About this task: Write out the lines of the material from the line with "Mainwaring through to" to the line with "garden. With a", both included, reproducing each one exactly.

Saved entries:
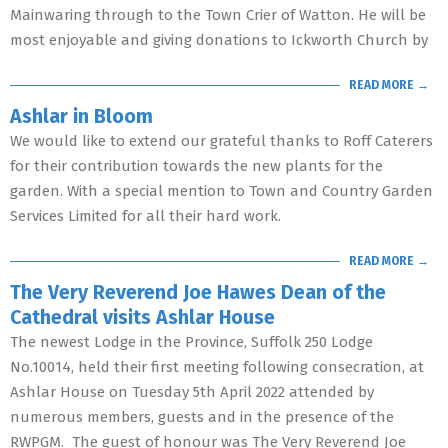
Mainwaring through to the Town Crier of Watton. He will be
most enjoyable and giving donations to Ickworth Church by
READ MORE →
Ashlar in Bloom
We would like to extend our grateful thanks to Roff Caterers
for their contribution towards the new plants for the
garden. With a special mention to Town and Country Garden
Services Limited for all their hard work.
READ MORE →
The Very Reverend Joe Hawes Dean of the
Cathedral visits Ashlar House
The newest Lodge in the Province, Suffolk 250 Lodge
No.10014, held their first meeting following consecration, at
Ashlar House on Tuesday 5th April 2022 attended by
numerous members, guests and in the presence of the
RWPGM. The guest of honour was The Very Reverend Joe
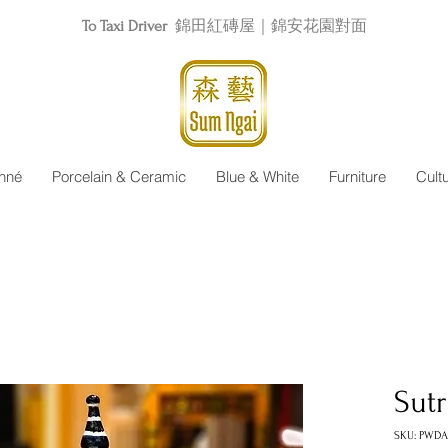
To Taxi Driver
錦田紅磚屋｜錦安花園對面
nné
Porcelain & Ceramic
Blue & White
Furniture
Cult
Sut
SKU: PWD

---

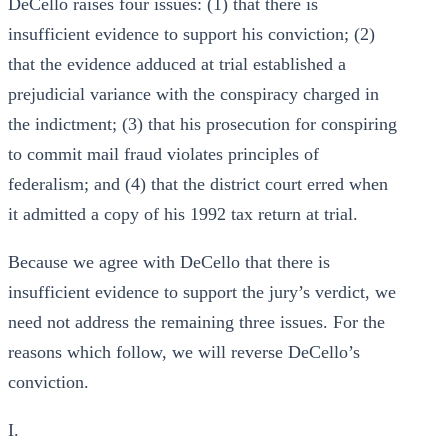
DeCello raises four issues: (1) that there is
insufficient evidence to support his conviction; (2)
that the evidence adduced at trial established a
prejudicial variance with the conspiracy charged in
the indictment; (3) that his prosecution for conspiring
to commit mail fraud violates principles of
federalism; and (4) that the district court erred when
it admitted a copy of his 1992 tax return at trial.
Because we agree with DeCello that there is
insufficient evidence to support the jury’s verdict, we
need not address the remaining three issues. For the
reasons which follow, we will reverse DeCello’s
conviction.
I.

Answer section:
Mainwaring through to the Town Crier of Watton. He will be
most enjoyable and giving donations to Ickworth Church by
READ MORE →
Ashlar in Bloom
We would like to extend our grateful thanks to Roff Caterers
for their contribution towards the new plants for the
garden. With a special mention to Town and Country Garden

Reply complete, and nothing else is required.